Figure 2. Myogenic clones in comparison with their parent stem/progenitor cells.

A: Cumulative population doubling (PD) of two myogenic clones and their parent stem/progenitor cells showing a lack of statistically significant differences in PD kinetics. B: Expression of CD146, Stro1, CD133, Oct4 and Nanog by the two tested myogenic clones, B6 and C3, as well as their parent stem/progenitor cells. P: cell passage. Strikingly, B6 and C3 were overwhelmingly Oct4+, Nanog+ and Stro1+, and sustained the expression of these markers up to the tested 5 passages. C–H: Representative immunofluorescence of Stro1, Oct4 and Nanog by the two identified myogenic clones (passage 5) merged with DAPI-stain nuclei. Scale bar: 100 µm.

Figure 3. Myogenic potential of clonal progeny of ectopic dental stem cells in chemically defined medium.

A: Phase contrast image of a representative heterogeneous dental stem cell (DSC) population showing typical spindle-shaped cells. Upon exposure to chemically defined medium, DSCs assumed spherical shape but failed to fuse into multinucleated cells (B) or express myosin heavy chain (C). Strikingly, two representative clones (B6 and C3) in chemically defined medium for 4 wks readily fused into tubular structures (D,E) that are positive for myosin heavy chain (MHC) immunoblotting (F,G). Quantitatively, MHC mRNA expression is significantly greater by B6 and C3 cells than their heterogeneous parent cells (DSC) (H). The y axis represents fold change related to heterogeneous DSC. Scale bar: 100 µm.

Figure 4. Myogenic potential of clonal progeny of ectopic dental stem cells upon co-culture with mouse skeletal myoblasts.

Upon co-culture with mouse myoblast cell line (C2C12 cells) for 1 wk, some of the B6 and C3 cells again fused into multinucleated cells (A,B). Human nuclear staining indicates that the presence of human nuclei in some of the fused myotube like, MHC positive structures (A,B). Quantitatively, human nuclear fusion index (C) and human MHC mRNA expression of B6 and C3 (D) are significantly greater than DSC+C2C12 group. In (D), y axis represents fold change related to DSC+C2C12 group. Scale bar, 50 µm.

Figure 5. Engraftment of undifferentiated ectopic stem cell clone in damaged muscle.
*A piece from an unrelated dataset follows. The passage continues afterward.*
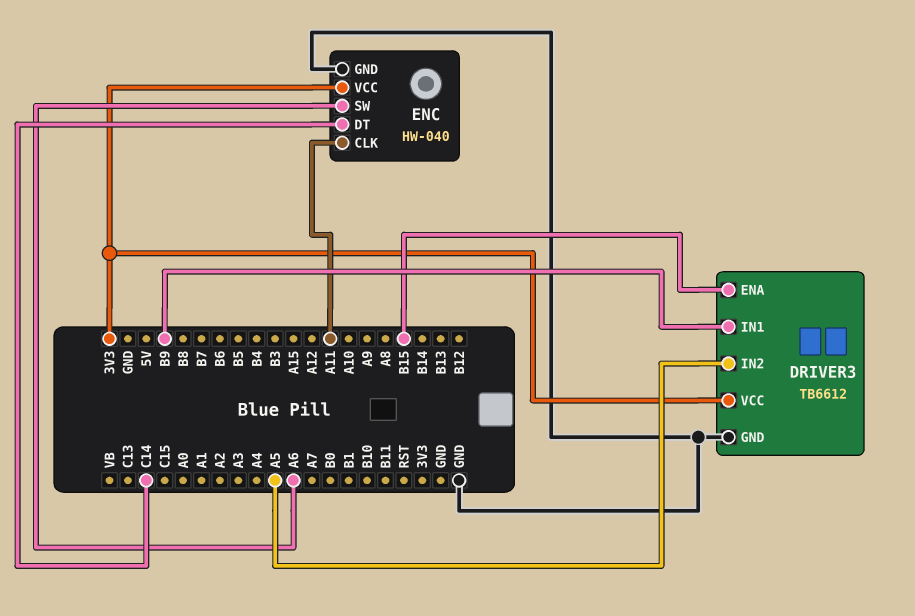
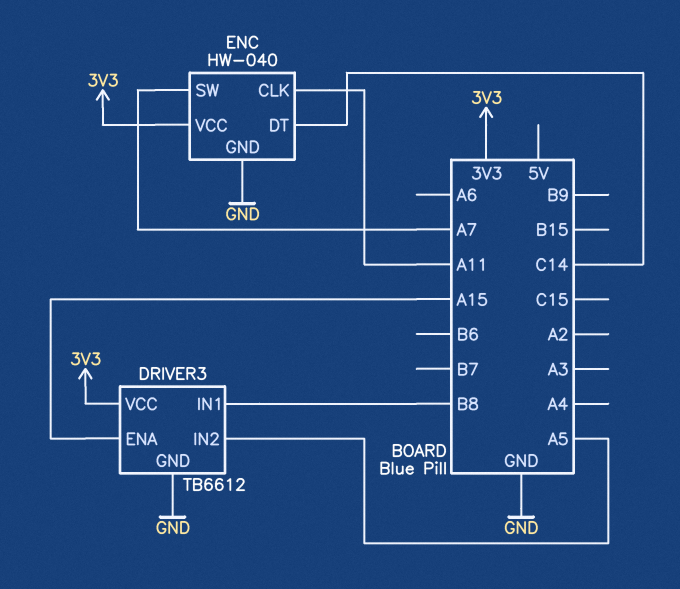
DRIVER3 pin ENA: B15 -> A15
DRIVER3 pin IN1: B9 -> B8
ENC pin SW: A6 -> A7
The tibialis anterior (TA) muscles in NOD/SCID mice were injured by multi-point cardiotoxin (CTX) injection. 24 hrs following CTX injections, dental stem cells (DSC) and a tested clone (B6) were separately infused in CTX-injured TA muscles with contralateral TA muscles as controls. A: H&E staining shows the presence of centralized nuclei in the representative DSC infused sample. B: The representative B6 infused sample showed abundant centralized nuclei. In contrast, the representative normal TA muscle has peripheral nuclei (C). Immunohistochemistry staining (brown) of human specific nuclei (D) and immunefluorescent staining of human specific dystrophin (green) and human nuclei (red) (E,F) indicates the presence of transplanted human cells in host TA muscle in the representative B6 infused group. We then harvested in vivo muscle samples, isolated RNA for real-time PCR analysis of myogenic differentiation in vivo. Quantitative RT-PCR assay revealed that human MHC gene expression in B6 infusion group after 4 wk injection is ∼8 times greater than DSC infusion group (N = 3, **p<0.01) (G). Quantification of human dystrophin positive cells present in the tibialis anterior (TA) muscle shows that the expression of human dystrophin mRNA was ∼3 times greater following B6 infusion than DSC infusion (N = 3, **p<0.01) (H). In (D) and (F), the arrows indicate the human nuclei. In G, y axis represents fold change relative to heterogeneous DSC. Scale bars: A–C, E, F: 50 µm; D: 20 µm.

Figure 6. Contribution of transplanted myogenic clones and their parent stem/progenitor cells to angiogenesis.

Immunolocalization of human-specific PECAM to a representative blood vessel (A) showing human cell derived endothelium upon infusion of a myogenic clone (B6). Similarly, infusion of heterogeneous stem/progenitor cells (DSC) also yielded human specific PECAM-positive blood vessel (B). Scale: 20 µm. C: Quantitative real-time PCR analysis showed a lack of significant differences in mRNA expression of human-specific PECAM by B6 and DSCs (p>0.05). Y axis represents fold change relative to heterogeneous DSCs.